---------- 抜粋
KJ's Books and Music

古寺多見(kojitaken)の本と音楽のブログ

吉野源三郎『君たちはどう生きるか』とナポレオンとベートーヴェンと

 今年もまた5月頃からこのブログの更新が難しくなってきた。どういうわけか例年5月に忙しくなって余裕がなくなるのだが、今年は新しい元号の呪いでもあるのか、それが6月も7月も続いて現在は体調もあまりよろしくない。病気というわけではないが疲労はずいぶん蓄積している。

 それでこのブログの記事も1件、途中まで書いたものの文章が止まってしまって公開できずにいる記事があるのだが、今回はそれを完成させるのをいったん諦めて、先の参院選の頃に読んだ吉野源三郎の『君たちはどう生きるか』(岩波文庫)を取り上げる。
--------------------
---------- 提供資料
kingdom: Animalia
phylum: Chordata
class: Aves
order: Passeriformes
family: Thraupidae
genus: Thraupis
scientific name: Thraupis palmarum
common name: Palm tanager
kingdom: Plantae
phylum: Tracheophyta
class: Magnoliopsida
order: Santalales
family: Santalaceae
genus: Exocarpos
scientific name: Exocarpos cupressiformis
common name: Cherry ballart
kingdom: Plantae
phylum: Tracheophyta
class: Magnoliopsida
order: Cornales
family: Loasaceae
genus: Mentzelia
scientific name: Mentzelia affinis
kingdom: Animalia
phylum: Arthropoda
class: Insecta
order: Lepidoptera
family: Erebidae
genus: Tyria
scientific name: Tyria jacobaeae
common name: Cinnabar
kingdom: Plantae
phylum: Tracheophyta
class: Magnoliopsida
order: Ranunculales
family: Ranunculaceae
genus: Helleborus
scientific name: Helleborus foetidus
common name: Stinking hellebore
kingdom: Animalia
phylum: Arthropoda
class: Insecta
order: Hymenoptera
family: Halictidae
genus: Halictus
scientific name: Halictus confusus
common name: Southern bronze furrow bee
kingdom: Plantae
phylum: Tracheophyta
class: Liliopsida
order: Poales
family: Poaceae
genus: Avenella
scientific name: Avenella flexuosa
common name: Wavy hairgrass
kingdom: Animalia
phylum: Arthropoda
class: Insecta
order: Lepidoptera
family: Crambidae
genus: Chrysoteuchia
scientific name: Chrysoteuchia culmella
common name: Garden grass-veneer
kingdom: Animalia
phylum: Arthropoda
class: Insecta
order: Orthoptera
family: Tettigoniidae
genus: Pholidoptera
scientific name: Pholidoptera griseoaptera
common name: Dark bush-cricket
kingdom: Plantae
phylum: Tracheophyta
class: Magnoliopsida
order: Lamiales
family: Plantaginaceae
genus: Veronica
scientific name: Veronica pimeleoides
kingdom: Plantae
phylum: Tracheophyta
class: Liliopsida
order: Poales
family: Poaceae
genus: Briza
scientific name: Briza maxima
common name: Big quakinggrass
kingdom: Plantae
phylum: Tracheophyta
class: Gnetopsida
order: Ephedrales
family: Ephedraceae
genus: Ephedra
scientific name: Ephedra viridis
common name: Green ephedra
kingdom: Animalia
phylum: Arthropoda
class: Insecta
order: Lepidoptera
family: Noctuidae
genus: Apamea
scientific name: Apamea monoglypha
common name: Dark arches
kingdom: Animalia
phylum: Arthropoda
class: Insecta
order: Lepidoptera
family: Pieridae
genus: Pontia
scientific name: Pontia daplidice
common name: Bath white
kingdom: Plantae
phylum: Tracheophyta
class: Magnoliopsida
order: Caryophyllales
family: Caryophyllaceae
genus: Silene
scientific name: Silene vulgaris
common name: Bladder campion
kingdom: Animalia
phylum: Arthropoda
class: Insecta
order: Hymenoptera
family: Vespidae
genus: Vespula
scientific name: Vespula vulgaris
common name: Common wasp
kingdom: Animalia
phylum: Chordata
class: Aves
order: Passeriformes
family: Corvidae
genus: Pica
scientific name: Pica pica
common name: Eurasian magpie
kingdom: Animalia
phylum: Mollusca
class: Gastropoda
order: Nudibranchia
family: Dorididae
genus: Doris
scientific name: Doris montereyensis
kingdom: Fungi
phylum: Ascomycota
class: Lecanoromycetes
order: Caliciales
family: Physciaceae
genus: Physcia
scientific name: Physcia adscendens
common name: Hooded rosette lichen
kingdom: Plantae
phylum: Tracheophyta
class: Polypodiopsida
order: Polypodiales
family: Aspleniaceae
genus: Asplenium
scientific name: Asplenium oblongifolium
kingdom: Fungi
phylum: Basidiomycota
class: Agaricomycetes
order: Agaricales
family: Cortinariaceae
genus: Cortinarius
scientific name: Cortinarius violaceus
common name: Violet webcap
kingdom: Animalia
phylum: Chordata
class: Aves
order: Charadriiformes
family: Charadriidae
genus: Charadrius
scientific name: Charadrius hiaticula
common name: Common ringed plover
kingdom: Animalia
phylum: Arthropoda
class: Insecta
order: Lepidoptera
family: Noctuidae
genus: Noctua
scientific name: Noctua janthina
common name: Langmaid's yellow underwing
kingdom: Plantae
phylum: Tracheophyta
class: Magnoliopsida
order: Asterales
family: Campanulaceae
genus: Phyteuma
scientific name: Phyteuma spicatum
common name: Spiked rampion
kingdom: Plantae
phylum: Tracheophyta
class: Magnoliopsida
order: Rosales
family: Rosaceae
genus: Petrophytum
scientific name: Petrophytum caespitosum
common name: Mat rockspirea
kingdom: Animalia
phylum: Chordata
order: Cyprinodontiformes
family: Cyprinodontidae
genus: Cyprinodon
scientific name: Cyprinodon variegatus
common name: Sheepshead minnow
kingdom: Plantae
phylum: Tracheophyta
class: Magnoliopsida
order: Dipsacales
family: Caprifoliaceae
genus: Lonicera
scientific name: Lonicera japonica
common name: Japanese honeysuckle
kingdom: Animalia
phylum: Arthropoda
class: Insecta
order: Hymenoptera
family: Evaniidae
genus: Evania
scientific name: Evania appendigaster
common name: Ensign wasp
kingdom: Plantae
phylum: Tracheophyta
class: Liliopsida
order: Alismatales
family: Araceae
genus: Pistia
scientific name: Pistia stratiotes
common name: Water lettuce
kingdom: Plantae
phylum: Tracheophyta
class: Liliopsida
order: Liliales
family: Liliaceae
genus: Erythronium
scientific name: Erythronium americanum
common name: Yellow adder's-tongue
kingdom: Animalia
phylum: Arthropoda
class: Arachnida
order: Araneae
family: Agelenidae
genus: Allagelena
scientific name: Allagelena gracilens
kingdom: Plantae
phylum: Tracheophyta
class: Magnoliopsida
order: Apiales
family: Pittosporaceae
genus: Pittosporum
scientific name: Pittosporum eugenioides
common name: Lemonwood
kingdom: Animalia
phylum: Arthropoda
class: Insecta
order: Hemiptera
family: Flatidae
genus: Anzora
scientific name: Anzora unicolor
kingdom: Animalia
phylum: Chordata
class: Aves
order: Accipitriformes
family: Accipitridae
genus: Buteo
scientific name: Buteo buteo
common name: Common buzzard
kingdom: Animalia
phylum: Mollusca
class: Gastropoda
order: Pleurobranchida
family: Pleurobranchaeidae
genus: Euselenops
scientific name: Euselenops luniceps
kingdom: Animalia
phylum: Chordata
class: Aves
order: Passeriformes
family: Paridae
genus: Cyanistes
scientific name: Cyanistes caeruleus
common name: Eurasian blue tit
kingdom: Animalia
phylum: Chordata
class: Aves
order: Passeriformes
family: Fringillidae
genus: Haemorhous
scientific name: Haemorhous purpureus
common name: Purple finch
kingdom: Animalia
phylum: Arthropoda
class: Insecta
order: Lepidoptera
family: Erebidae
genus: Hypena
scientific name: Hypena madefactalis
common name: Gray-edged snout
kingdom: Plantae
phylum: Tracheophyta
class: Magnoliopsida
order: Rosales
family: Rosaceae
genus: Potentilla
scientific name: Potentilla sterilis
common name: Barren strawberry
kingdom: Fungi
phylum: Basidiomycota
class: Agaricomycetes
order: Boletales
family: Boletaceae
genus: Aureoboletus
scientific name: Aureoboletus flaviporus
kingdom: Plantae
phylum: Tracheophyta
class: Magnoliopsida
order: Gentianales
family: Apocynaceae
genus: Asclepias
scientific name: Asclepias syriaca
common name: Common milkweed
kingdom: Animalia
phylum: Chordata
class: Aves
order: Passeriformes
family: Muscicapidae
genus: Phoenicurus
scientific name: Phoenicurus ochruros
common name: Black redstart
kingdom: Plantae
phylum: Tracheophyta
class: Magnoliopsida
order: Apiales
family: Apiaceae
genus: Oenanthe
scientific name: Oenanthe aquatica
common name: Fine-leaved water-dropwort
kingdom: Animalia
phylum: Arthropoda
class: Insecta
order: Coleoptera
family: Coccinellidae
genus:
--------------------
● 課題:
上の抜粋から、「KJ's Books and」で始まり「どう生きるか』(岩波文庫)を取り上げる。」で終わる部分を、一字も変えずに引用してもらえますか。

● 解答:
KJ's Books and Music

古寺多見(kojitaken)の本と音楽のブログ

吉野源三郎『君たちはどう生きるか』とナポレオンとベートーヴェンと

 今年もまた5月頃からこのブログの更新が難しくなってきた。どういうわけか例年5月に忙しくなって余裕がなくなるのだが、今年は新しい元号の呪いでもあるのか、それが6月も7月も続いて現在は体調もあまりよろしくない。病気というわけではないが疲労はずいぶん蓄積している。

 それでこのブログの記事も1件、途中まで書いたものの文章が止まってしまって公開できずにいる記事があるのだが、今回はそれを完成させるのをいったん諦めて、先の参院選の頃に読んだ吉野源三郎の『君たちはどう生きるか』(岩波文庫)を取り上げる。